● Problem details
Please print out every entry below, verbatim.

● Supplied data
□ □ □ □
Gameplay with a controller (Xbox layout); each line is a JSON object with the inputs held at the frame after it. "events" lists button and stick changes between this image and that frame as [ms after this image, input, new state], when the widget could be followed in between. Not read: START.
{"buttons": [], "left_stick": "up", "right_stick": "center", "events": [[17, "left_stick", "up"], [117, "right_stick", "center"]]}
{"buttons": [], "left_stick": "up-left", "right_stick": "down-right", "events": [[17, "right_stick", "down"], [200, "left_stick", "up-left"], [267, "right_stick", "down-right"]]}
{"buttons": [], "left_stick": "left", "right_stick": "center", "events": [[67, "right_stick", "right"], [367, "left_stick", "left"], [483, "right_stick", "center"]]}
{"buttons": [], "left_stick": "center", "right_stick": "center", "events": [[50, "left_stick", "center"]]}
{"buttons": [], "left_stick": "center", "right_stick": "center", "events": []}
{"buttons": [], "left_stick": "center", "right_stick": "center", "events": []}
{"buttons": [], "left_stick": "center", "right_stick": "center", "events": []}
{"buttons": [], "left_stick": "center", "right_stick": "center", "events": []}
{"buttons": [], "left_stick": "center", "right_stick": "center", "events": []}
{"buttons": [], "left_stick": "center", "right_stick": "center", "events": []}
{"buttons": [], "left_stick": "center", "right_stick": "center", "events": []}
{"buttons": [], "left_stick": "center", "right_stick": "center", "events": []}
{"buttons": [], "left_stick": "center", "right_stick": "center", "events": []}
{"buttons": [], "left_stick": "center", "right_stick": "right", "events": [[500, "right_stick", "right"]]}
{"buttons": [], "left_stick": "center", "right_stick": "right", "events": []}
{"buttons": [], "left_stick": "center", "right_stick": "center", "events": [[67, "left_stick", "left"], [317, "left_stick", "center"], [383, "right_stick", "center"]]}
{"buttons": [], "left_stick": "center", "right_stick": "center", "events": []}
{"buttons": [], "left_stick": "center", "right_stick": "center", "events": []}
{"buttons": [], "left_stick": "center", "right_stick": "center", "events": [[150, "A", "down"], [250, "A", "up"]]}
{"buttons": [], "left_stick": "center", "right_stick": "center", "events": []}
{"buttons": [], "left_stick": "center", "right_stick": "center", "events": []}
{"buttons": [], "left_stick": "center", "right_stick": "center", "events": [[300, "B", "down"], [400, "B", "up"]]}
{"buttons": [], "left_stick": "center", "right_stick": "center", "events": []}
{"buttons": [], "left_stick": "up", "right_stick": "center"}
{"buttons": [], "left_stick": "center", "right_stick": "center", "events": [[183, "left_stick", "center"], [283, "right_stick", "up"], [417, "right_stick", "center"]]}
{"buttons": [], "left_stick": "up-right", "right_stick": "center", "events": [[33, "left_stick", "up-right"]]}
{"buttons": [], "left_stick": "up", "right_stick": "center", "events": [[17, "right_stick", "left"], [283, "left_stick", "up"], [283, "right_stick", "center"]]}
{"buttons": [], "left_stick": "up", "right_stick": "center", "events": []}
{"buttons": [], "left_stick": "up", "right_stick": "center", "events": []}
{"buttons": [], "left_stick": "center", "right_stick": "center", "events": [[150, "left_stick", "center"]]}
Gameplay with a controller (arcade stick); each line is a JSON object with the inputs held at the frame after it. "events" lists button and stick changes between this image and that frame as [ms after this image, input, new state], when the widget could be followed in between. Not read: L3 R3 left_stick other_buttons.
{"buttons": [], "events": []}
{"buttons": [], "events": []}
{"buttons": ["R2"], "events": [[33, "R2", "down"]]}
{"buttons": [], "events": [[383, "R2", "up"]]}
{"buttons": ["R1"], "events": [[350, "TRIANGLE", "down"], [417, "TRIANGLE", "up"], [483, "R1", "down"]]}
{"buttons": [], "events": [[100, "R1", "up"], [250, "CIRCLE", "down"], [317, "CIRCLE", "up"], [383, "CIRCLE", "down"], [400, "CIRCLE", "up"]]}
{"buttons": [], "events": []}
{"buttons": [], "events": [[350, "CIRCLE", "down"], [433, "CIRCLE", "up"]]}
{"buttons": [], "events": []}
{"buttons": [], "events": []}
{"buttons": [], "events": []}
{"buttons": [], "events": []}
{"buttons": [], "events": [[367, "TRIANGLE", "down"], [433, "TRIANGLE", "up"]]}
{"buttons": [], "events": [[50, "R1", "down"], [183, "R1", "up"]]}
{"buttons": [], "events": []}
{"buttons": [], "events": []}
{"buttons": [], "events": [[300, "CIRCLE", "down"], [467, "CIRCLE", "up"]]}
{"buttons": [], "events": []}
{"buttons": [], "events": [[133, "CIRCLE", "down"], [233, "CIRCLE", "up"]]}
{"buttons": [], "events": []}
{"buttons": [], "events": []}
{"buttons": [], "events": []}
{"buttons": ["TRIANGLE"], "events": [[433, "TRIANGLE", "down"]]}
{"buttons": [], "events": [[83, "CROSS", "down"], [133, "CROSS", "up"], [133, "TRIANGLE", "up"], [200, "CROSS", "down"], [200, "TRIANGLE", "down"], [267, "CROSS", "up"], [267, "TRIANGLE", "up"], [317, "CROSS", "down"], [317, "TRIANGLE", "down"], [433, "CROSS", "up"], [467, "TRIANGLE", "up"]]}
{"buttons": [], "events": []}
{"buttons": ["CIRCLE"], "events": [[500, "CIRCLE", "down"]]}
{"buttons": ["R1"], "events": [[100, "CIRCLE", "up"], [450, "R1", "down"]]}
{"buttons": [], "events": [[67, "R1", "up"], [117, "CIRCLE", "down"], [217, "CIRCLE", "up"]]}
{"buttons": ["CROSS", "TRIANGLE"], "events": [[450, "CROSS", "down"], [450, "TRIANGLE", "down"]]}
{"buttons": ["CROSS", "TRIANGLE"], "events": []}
□ □ □ □
● Solution to this exercise
Gameplay with a controller (Xbox layout); each line is a JSON object with the inputs held at the frame after it. "events" lists button and stick changes between this image and that frame as [ms after this image, input, new state], when the widget could be followed in between. Not read: START.
{"buttons": [], "left_stick": "up", "right_stick": "center", "events": [[17, "left_stick", "up"], [117, "right_stick", "center"]]}
{"buttons": [], "left_stick": "up-left", "right_stick": "down-right", "events": [[17, "right_stick", "down"], [200, "left_stick", "up-left"], [267, "right_stick", "down-right"]]}
{"buttons": [], "left_stick": "left", "right_stick": "center", "events": [[67, "right_stick", "right"], [367, "left_stick", "left"], [483, "right_stick", "center"]]}
{"buttons": [], "left_stick": "center", "right_stick": "center", "events": [[50, "left_stick", "center"]]}
{"buttons": [], "left_stick": "center", "right_stick": "center", "events": []}
{"buttons": [], "left_stick": "center", "right_stick": "center", "events": []}
{"buttons": [], "left_stick": "center", "right_stick": "center", "events": []}
{"buttons": [], "left_stick": "center", "right_stick": "center", "events": []}
{"buttons": [], "left_stick": "center", "right_stick": "center", "events": []}
{"buttons": [], "left_stick": "center", "right_stick": "center", "events": []}
{"buttons": [], "left_stick": "center", "right_stick": "center", "events": []}
{"buttons": [], "left_stick": "center", "right_stick": "center", "events": []}
{"buttons": [], "left_stick": "center", "right_stick": "center", "events": []}
{"buttons": [], "left_stick": "center", "right_stick": "right", "events": [[500, "right_stick", "right"]]}
{"buttons": [], "left_stick": "center", "right_stick": "right", "events": []}
{"buttons": [], "left_stick": "center", "right_stick": "center", "events": [[67, "left_stick", "left"], [317, "left_stick", "center"], [383, "right_stick", "center"]]}
{"buttons": [], "left_stick": "center", "right_stick": "center", "events": []}
{"buttons": [], "left_stick": "center", "right_stick": "center", "events": []}
{"buttons": [], "left_stick": "center", "right_stick": "center", "events": [[150, "A", "down"], [250, "A", "up"]]}
{"buttons": [], "left_stick": "center", "right_stick": "center", "events": []}
{"buttons": [], "left_stick": "center", "right_stick": "center", "events": []}
{"buttons": [], "left_stick": "center", "right_stick": "center", "events": [[300, "B", "down"], [400, "B", "up"]]}
{"buttons": [], "left_stick": "center", "right_stick": "center", "events": []}
{"buttons": [], "left_stick": "up", "right_stick": "center"}
{"buttons": [], "left_stick": "center", "right_stick": "center", "events": [[183, "left_stick", "center"], [283, "right_stick", "up"], [417, "right_stick", "center"]]}
{"buttons": [], "left_stick": "up-right", "right_stick": "center", "events": [[33, "left_stick", "up-right"]]}
{"buttons": [], "left_stick": "up", "right_stick": "center", "events": [[17, "right_stick", "left"], [283, "left_stick", "up"], [283, "right_stick", "center"]]}
{"buttons": [], "left_stick": "up", "right_stick": "center", "events": []}
{"buttons": [], "left_stick": "up", "right_stick": "center", "events": []}
{"buttons": [], "left_stick": "center", "right_stick": "center", "events": [[150, "left_stick", "center"]]}
Gameplay with a controller (arcade stick); each line is a JSON object with the inputs held at the frame after it. "events" lists button and stick changes between this image and that frame as [ms after this image, input, new state], when the widget could be followed in between. Not read: L3 R3 left_stick other_buttons.
{"buttons": [], "events": []}
{"buttons": [], "events": []}
{"buttons": ["R2"], "events": [[33, "R2", "down"]]}
{"buttons": [], "events": [[383, "R2", "up"]]}
{"buttons": ["R1"], "events": [[350, "TRIANGLE", "down"], [417, "TRIANGLE", "up"], [483, "R1", "down"]]}
{"buttons": [], "events": [[100, "R1", "up"], [250, "CIRCLE", "down"], [317, "CIRCLE", "up"], [383, "CIRCLE", "down"], [400, "CIRCLE", "up"]]}
{"buttons": [], "events": []}
{"buttons": [], "events": [[350, "CIRCLE", "down"], [433, "CIRCLE", "up"]]}
{"buttons": [], "events": []}
{"buttons": [], "events": []}
{"buttons": [], "events": []}
{"buttons": [], "events": []}
{"buttons": [], "events": [[367, "TRIANGLE", "down"], [433, "TRIANGLE", "up"]]}
{"buttons": [], "events": [[50, "R1", "down"], [183, "R1", "up"]]}
{"buttons": [], "events": []}
{"buttons": [], "events": []}
{"buttons": [], "events": [[300, "CIRCLE", "down"], [467, "CIRCLE", "up"]]}
{"buttons": [], "events": []}
{"buttons": [], "events": [[133, "CIRCLE", "down"], [233, "CIRCLE", "up"]]}
{"buttons": [], "events": []}
{"buttons": [], "events": []}
{"buttons": [], "events": []}
{"buttons": ["TRIANGLE"], "events": [[433, "TRIANGLE", "down"]]}
{"buttons": [], "events": [[83, "CROSS", "down"], [133, "CROSS", "up"], [133, "TRIANGLE", "up"], [200, "CROSS", "down"], [200, "TRIANGLE", "down"], [267, "CROSS", "up"], [267, "TRIANGLE", "up"], [317, "CROSS", "down"], [317, "TRIANGLE", "down"], [433, "CROSS", "up"], [467, "TRIANGLE", "up"]]}
{"buttons": [], "events": []}
{"buttons": ["CIRCLE"], "events": [[500, "CIRCLE", "down"]]}
{"buttons": ["R1"], "events": [[100, "CIRCLE", "up"], [450, "R1", "down"]]}
{"buttons": [], "events": [[67, "R1", "up"], [117, "CIRCLE", "down"], [217, "CIRCLE", "up"]]}
{"buttons": ["CROSS", "TRIANGLE"], "events": [[450, "CROSS", "down"], [450, "TRIANGLE", "down"]]}
{"buttons": ["CROSS", "TRIANGLE"], "events": []}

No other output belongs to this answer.